I suppose, in the end, people like me do have to make a choice, to take an actual position. Back in the easy calm of, say, 2019, a fairly normal week for me might have involved having a go at, say, Amber Rudd for refusing to carry on serving in a government which is entirely anathema to almost all of her beliefs. Quitting just makes it easier for them. Why not stay and fight?
Then the next day might well involve having a go at Matt Hancock for, say, launching his Tory leadership bid by saying that the prorogation of parliament would be an affront to the men who fought at D-Day. And then getting offered a cabinet position and going along with said prorogation anyway.
At some point in said week, it’s highly likely I’d have had a go at Jeremy Corbyn, for refusing to compromise, refusing to change his mind, refusing to plunge his hands into the mess of politics, and actually do something, achieve something, albeit imperfect in an imperfect world. For being a politician that imagines himself to be above politics.
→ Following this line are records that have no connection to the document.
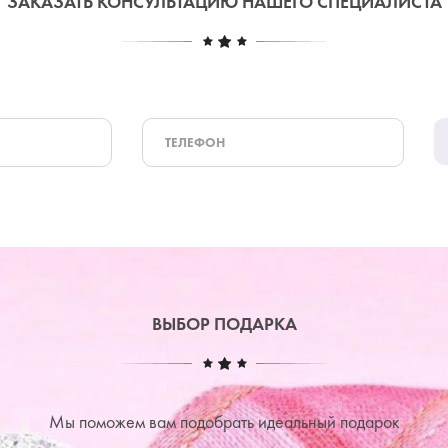
ЗАКАЗАТЬ КОНСУЛЬТАЦИЮ НАШЕГО СПЕЦИАЛИСТА
ВЫБОР ПОДАРКА
Мы поможем вам подобрать идеальный подарок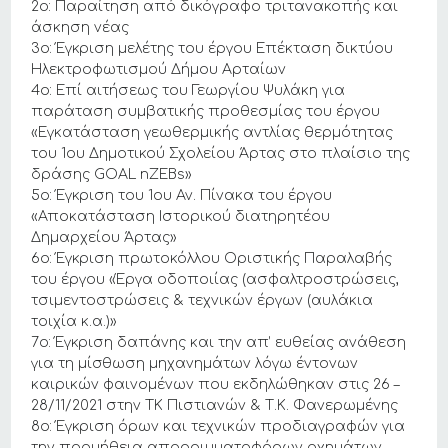
2ο: Παραίτηση από δικόγραφο τριτανακοπής και
άσκηση νέας
3ο: Έγκριση μελέτης του έργου Επέκταση δικτύου
Ηλεκτροφωτισμού Δήμου Αρταίων
4ο: Επί αιτήσεως του Γεωργίου Ψυλάκη για
παράταση συμβατικής προθεσμίας του έργου
«Εγκατάσταση γεωθερμικής αντλίας θερμότητας
του 1ου Δημοτικού Σχολείου Άρτας στο πλαίσιο της
δράσης GOAL nZEBs»
5ο: Έγκριση του 1ου Αν. Πίνακα του έργου
«Αποκατάσταση Ιστορικού διατηρητέου
Δημαρχείου Άρτας»
6ο: Έγκριση πρωτοκόλλου Οριστικής Παραλαβής
του έργου «Έργα οδοποιίας (ασφαλτροστρώσεις,
τσιμεντοστρώσεις & τεχνικών έργων (αυλάκια
τοιχία κ.α.)»
7ο: Έγκριση δαπάνης και την απ’ ευθείας ανάθεση
για τη μίσθωση μηχανημάτων λόγω έντονων
καιρικών φαινομένων που εκδηλώθηκαν στις 26 –
28/11/2021 στην ΤΚ Πιστιανών & Τ.Κ. Φανερωμένης
8ο: Έγκριση όρων και τεχνικών προδιαγραφών για
την προμήθεια απορριμματοφόρων οχημάτων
As all this is going on, there’d probably be a vague sense of panic in the back of my head that, you know, what if someone notices that, in order to have a go at some politician or other every single day, you’ve had to hold every position under the sun in barely more than a matter of hours, and they all contradict one another? And then you might, you know, look a bit ridiculous.All of which is a very long way to arrive, yet again, at the 5pm Downing Street press conference, and the sight of Matt Hancock, doing his very best, yet again, and frankly not doing a terrible job of it.
Taking as many questions as he possibly can, being frank and clear about the challenges ahead, sternly saying things that will not make him popular.
That man’s fastidiously-washed hands are very dirty indeed, there can be no doubt about that. Matt Hancock was built for kinder, gentler, politics. He has compromised. He has gone along with things that are anathema to everything he believes in (one of these things begins with B. You don’t hear so much about it these days.). And yes, all these things do end up with Matt Hancock still in a job, lucky old him.On Friday morning he was opening the vast NHS Nightingale Hospital in east London, with Nadine Dorries, both of whom have had Covid-19 themselves, and are back at work.
There is no point pretending the government’s plan, over the last few weeks, has not gone perfectly. On Friday, Hancock was asking people who have or have had Covid-19 to sign up for clinical trials.
It would not be wholly unfair to suggest they are in especially great need to get cracking with said trials, after the previous clinical trial, the “herd immunity” one, that had been planned to be carried out on the entire UK population had to be abandoned.
In the last couple of weeks, there has been a very noticeable public backlash against journalists. Much of the public is on some kind of war footing, that the government are now troops that must be supported. And those asking them difficult questions, daring to point out where things might have gone wrong, are somehow not doing their bit, are undermining the war effort.
It is no surprise, and it is certainly nothing new, that the general public doesn’t always understand the specific role of the media in society. That always being the sceptic, the cynic, the one relentlessly focused on the negative, brings about positive change, though rarely for the reputation of journalism. That will never change. The burden is part of the job.
But there is, perhaps, just maybe, possibly, who knows, a growing sense that somewhere on the other side of this is a return to the old, and better way of doing politics. A willingness at least to entertain the possibility that there are one or two decent people out there doing their best.
Alternatively, it might just be because no one’s talked about Brexit in weeks and Boris Johnson is in quarantine. Still, a glimmer of hope will do for now.